IMG_3281Buchholz (us/kst) – Mit einer Lichterprozession von der Pauluskirche zur Flüchtlingsunterkunft am Fischbüttenweg haben am Montagabend hunderte Buchholzer gleichzeitig für Presse- und Meinungsfreiheit und gegen Islamhass und Fremdenfeindlichkeit demonstriert. Unter den Demonstranten waren auch der neue Bürgermeister Jan-Hendrik Röhse (CDU) und seine Familie sowie sein Stellvertreter Frank Piwecki (SPD), ebenfalls mit Familie.

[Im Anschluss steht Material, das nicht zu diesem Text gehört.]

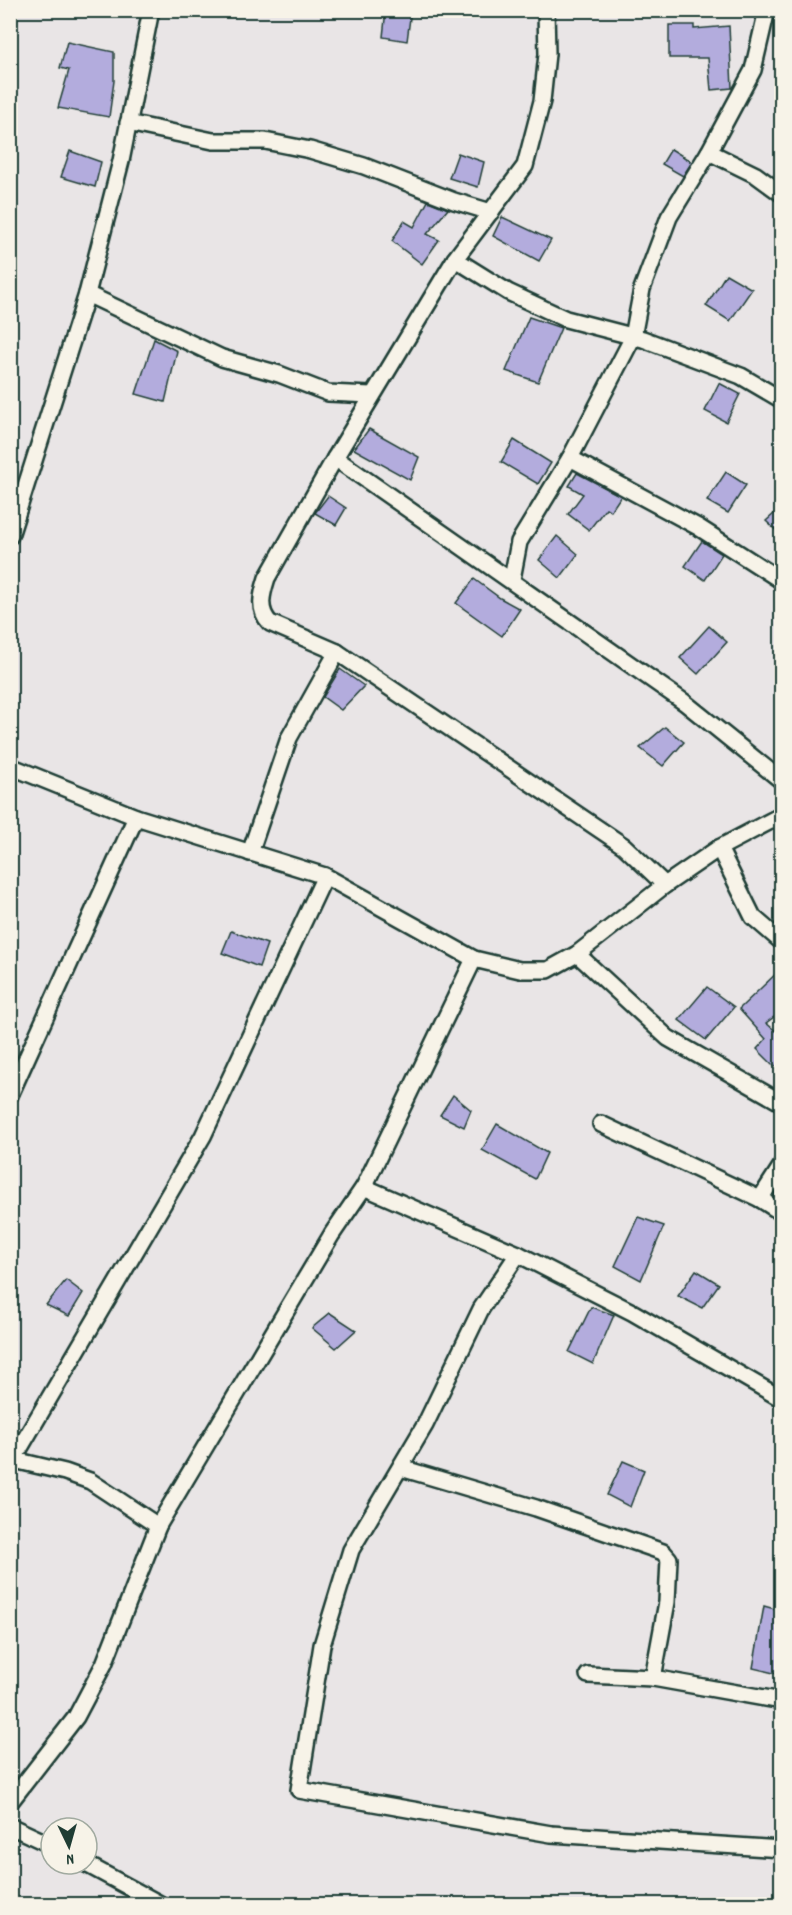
<svg xmlns="http://www.w3.org/2000/svg" width="792" height="1915" font-family="Dekko,sans-serif">
  <style>
    .building { fill: #b3acdd; stroke: #1f3d34; stroke-width: 1.5 }
    .lines { fill: none; stroke-linecap: round; stroke-linejoin: round }
    .street-casing { stroke: #1f3d34; stroke-width: 20 }
    .street { stroke: #f7f3e8; stroke-width: 15 }
  </style>
  <rect width="100%" height="100%" fill="#e9e5e6"/>
  <filter id="ink" filterUnits="userSpaceOnUse"><feTurbulence type="fractalNoise" baseFrequency=".0167" numOctaves="2"/><feDisplacementMap in="SourceGraphic" scale="12" xChannelSelector="R" yChannelSelector="G"/><feConvolveMatrix kernelMatrix="1 2 1 2 8 2 1 2 1" color-interpolation-filters="sRGB"/></filter>
  <g filter="url(#ink)">
    <g class="building">
      <polygon points="386,10 411,10 407,41 383,37"/>
      <polygon points="669,25 694,25 694,29 729,26 732,88 711,90 708,58 669,58"/>
      <polygon points="67,42 114,52 114,81 109,117 58,108 69,70 60,68"/>
      <polygon points="671,149 692,162 683,176 662,164"/>
      <polygon points="70,151 101,162 95,187 61,177"/>
      <polygon points="458,153 484,162 478,187 449,178"/>
      <polygon points="428,201 448,209 427,234 439,240 422,264 392,241 404,221 414,227"/>
      <polygon points="502,217 551,240 539,261 493,236"/>
      <polygon points="726,274 752,289 730,321 706,306"/>
      <polygon points="529,317 561,328 538,382 506,371"/>
      <polygon points="154,339 177,351 165,402 136,394"/>
      <polygon points="719,383 740,394 726,422 705,411"/>
      <polygon points="369,429 419,457 410,480 354,449"/>
      <polygon points="514,440 551,463 538,484 501,462"/>
      <polygon points="726,472 746,485 728,513 707,501"/>
      <polygon points="577,473 621,496 611,511 606,508 589,530 568,514 583,494 569,486"/>
      <polygon points="328,496 346,508 336,525 315,513"/>
      <polygon points="782,507 782,536 766,521"/>
      <polygon points="557,536 578,554 560,578 539,560"/>
      <polygon points="702,541 722,554 705,580 685,566"/>
      <polygon points="474,579 500,598 520,609 502,636 456,603"/>
      <polygon points="709,626 727,642 698,674 680,658"/>
      <polygon points="340,669 364,686 341,710 323,697"/>
      <polygon points="665,727 684,742 663,766 640,748"/>
      <polygon points="231,931 267,944 259,967 222,953"/>
      <polygon points="782,968 782,1011 766,1023 782,1036 782,1059 775,1067 757,1049 766,1039 739,1009"/>
      <polygon points="707,987 734,1007 706,1040 679,1020"/>
      <polygon points="453,1095 471,1110 464,1127 440,1115"/>
      <polygon points="497,1124 547,1153 535,1179 482,1150"/>
      <polygon points="638,1217 664,1226 641,1280 615,1266"/>
      <polygon points="696,1270 719,1284 702,1308 678,1296"/>
      <polygon points="66,1280 83,1293 69,1316 46,1305"/>
      <polygon points="591,1307 614,1315 593,1364 569,1352"/>
      <polygon points="330,1313 356,1330 336,1348 312,1328"/>
      <polygon points="623,1461 644,1470 630,1507 607,1495"/>
      <polygon points="764,1606 782,1611 782,1675 753,1668"/>
    </g>
    <g class="lines">
      <defs>
        <g id="street">
          <polyline points="546,10 547,54 542,101 525,166 455,259 335,458 684,702 782,781"/>
          <polyline points="767,10 753,70 709,152 756,175 782,194"/>
          <polyline points="128,123 213,141 265,141 310,150 364,166 454,201 491,212"/>
          <polyline points="455,259 508,292 566,319 643,339 741,376 782,400"/>
          <polyline points="87,294 222,358 279,374 328,393 371,395"/>
          <path d="M335,458l-68,120c-5,16 -10,31 3,45l67,29 287,194 41,39"/>
          <polyline points="570,458 698,527 782,581"/>
          <polyline points="10,536 87,294 121,161 151,10"/>
          <polyline points="512,579 519,542 570,458 633,337 642,289 669,217 709,152"/>
          <polyline points="10,766 136,817 325,876 474,959 520,970 548,970 577,954 665,885 719,848 782,815"/>
          <polyline points="719,848 753,917 782,942"/>
          <polyline points="250,853 289,738 337,652"/>
          <polyline points="577,954 668,1038 782,1103"/>
          <polyline points="10,1095 136,817"/>
          <polyline points="601,1124 760,1199"/>
          <polyline points="782,1165 760,1199 782,1213"/>
          <polyline points="364,1187 518,1254 632,1312 782,1399"/>
          <polyline points="518,1254 481,1309 425,1425 351,1550 322,1645 299,1790 551,1834 782,1849"/>
          <polyline points="10,1459 65,1472 90,1481 158,1526"/>
          <polyline points="10,1465 203,1136 325,876"/>
          <polyline points="401,1468 536,1508 663,1552 669,1559 667,1602 653,1678 782,1701"/>
          <polyline points="588,1675 653,1678"/>
          <polyline points="10,1802 76,1717 104,1664 158,1526 332,1234 364,1187 474,959"/>
          <polyline points="10,1826 51,1845"/>
          <polyline points="86,1864 160,1904"/>
        </g>
      </defs>
      <use href="#street" class="street-casing"/>
      <use href="#street" class="street"/>
    </g>
  </g>
  <rect width="792" height="1915" fill="none" stroke="#f7f3e8" stroke-width="36"/>
  <rect x="18" y="18" width="756" height="1879" fill="none" stroke="#1f3d34" stroke-width="2" filter="url(#ink)"/>
  <g transform="translate(69 1846) rotate(175)"><circle r="28" fill="#f7f3e8" stroke="#a1aaa0" stroke-width="1.5"/>
  <path d="M0-4.5L10 22L0 15L-10 22Z" fill="#1f3d34"/>
  <text y="-9" font-size="16" font-weight="bold" text-anchor="middle" fill="#1f3d34">N</text>
  </g>
</svg>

Nach dem Anschlag von Paris hatten die Ortsgruppen von Greenpeace und Amnesty International sowie die Friedensgruppe Nordheide spontan zu der Veranstaltung eingeladen, um ein Zeichen zu setzen. Herbert Maliers von Greenpeace verurteilte den Terror in Paris und anderswo, grenzte sich aber klar von den Leuten ab, die jetzt versuchen Kapital aus der Terrorangst zu schlagen.

Nach einer Schweigeminute zog die Menschenmenge die Kirchenstraße entlang über die Canteleubrücke und den Langen Sal entlang bis zur Unterkunft am Fischbüttenweg. Unter den Teilnehmern waren auch noch Dibbersens Ortsbürgermeisterin Gudrun Eschment-Reichert (SPD), der grüne Fraktionschef im Rat, Joachim Zinnecker, der grüne Ratsherr Frerk Meyer, Peter Eckhoff und Andreas Ziesemer von der Buchholzer Liste und Ute Schui-Eberhardt vom Bündnis für Flüchtlinge.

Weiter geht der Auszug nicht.